Wednesday, July 29, 2015

That's Not Ohtay: Will the Real "Little Rascals" Please Stand Up?

Hal Roach's series of kid-centric shorts under the name "Our Gang" or later "The Little Rascals" are nearing a century old, and their legacy lives on today as families still watch the shorts online (at least the ones that aren't culturally problematic) and purchase direct-to-video remakes that nobody really asked for.

But the early years of the Hal Roach shorts were pretty chaotic -- there were the major players that everyone remembers, like Spanky and Alfalfa, but kids came and went so commonly that is became easy to pass yourself off as a former Rascal, just because there were so darn many of 'em.

In this 1953 episode of "To Tell the Truth," the second round invites our panel to guess which of the three heavyset men on stage is the real Jack Bothwell, the actor who played "Freckles" in Hal Roach's "Little Rascals" shorts.  (Skip to 9:00 to get to the point of reference.)




The panel fails to guess the correct Bothwell, and a picture is shown of "Freckles"as a child.  But even if they'd have all guessed correctly, they'd still have been wrong -- while that was, in fact, Jack Bothwell, there was never a character named "Freckles" in the Little Rascals, and Bothwell was just a restaurant host.

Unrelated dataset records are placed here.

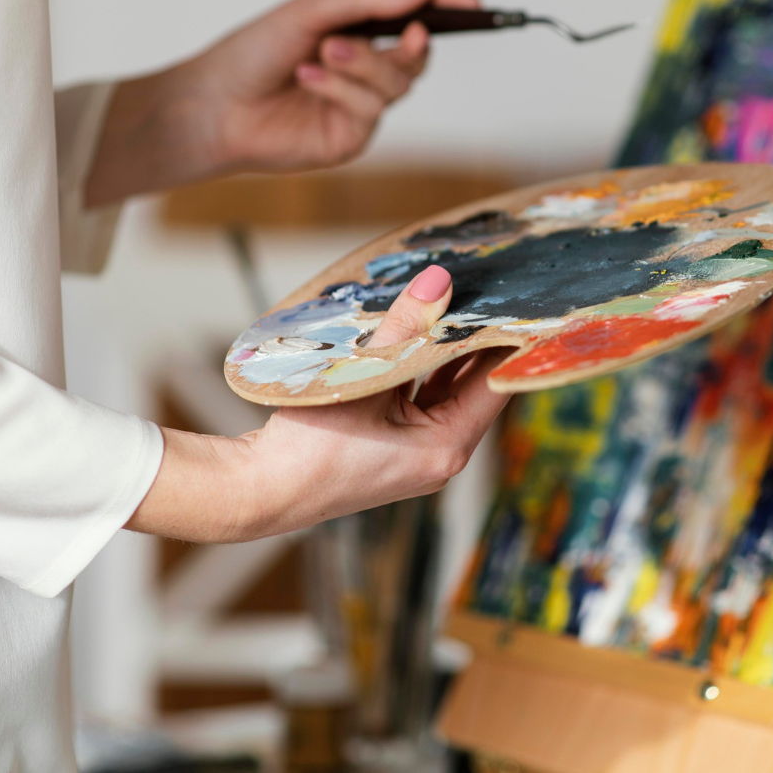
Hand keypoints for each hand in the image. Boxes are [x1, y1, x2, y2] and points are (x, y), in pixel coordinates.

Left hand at [86, 0, 481, 205]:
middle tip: (406, 30)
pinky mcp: (350, 138)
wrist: (214, 104)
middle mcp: (363, 72)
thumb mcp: (311, 11)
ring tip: (324, 54)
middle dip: (411, 43)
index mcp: (356, 33)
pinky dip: (341, 90)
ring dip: (363, 65)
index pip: (411, 19)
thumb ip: (368, 0)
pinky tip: (308, 80)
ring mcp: (359, 107)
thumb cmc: (252, 52)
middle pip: (415, 55)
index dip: (444, 11)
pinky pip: (370, 110)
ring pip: (397, 83)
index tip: (471, 2)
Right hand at [125, 265, 511, 542]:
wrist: (258, 491)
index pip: (494, 383)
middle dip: (474, 339)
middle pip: (473, 386)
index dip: (505, 339)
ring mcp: (417, 455)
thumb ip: (403, 328)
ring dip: (444, 351)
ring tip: (452, 302)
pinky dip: (420, 369)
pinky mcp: (393, 449)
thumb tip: (440, 282)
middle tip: (483, 289)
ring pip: (444, 391)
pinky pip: (419, 400)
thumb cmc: (308, 448)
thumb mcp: (362, 378)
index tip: (514, 300)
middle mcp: (440, 456)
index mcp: (446, 448)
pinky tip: (415, 335)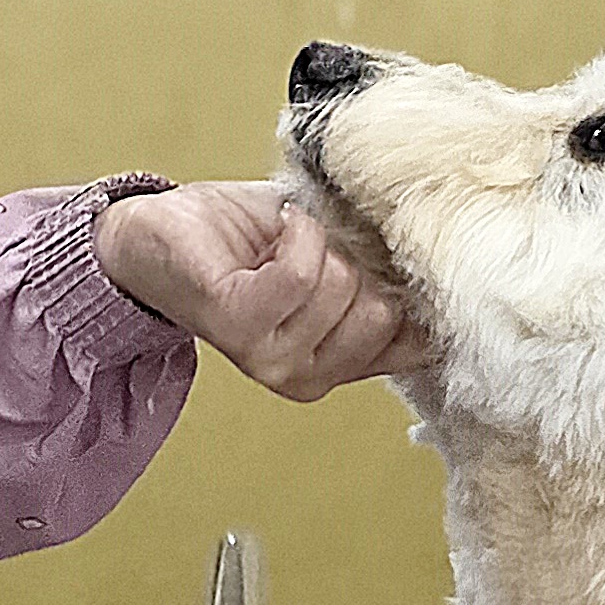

According to this piece by Mark Evanier, Bothwell went on to do talk shows continuing to perpetrate the fraud and, quite possibly, never getting called on it.  It was a different time, when researching someone's identity would take some effort.  (Unlike currently, when it takes little effort, but it often not done due to laziness - witness any given death hoax on Facebook, or the wonder that is Literally Unbelievable.)

But while Jack Bothwell may have been the first person who impersonated a Little Rascal, he was far from the only.  In 1990, a grocery store clerk named Bill English talked the producers of "20/20" into thinking he had played Buckwheat -- an impressive feat, considering William Thomas Jr., the actor who actually played him, had died in 1980, and there were a number of references to his death in the news after Eddie Murphy had played him on "Saturday Night Live" being assassinated.

The episode was noticed by George McFarland, the actor who had actually played Spanky in the series, who went on to confront him on "A Current Affair," as seen below:



Impressively, English sticks to his claim, making for a fantastic look at self-delusion.  English passed away in 1994, and I'm unsure if he stuck to his story until his death.

"Little Rascals" appropriation can even happen in the days of easy fact-checking.  When Mollie Mae Gottschalck Barron passed away in 2008 at the age of 87, several obituaries reported that she had been the child actress who played "Darla" in the shorts.  Darla Hood, the actual actress, had died in 1979, something that a simple Google search could have verified.

The ruse had apparently been going on a while.  This 1999 interview commits to Barron's "Darla" fantasy, claiming that she played it for a year while Minnie Ruth, the "other actress who portrayed Alfalfa's girlfriend, was on sick leave."  A cursory search for Ruth's name alongside the Little Rascals reveals nothing other than links to Barron herself.

It's a heck of a lot tougher now to con your way into having people believe you're someone you're not -- or at least more random.  All it takes is a few people too intent on believing the lie to bother checking the facts.  We may have seen the last of the "Little Rascals" phonies, but the next great short-term media con could only be a Tweet or two away.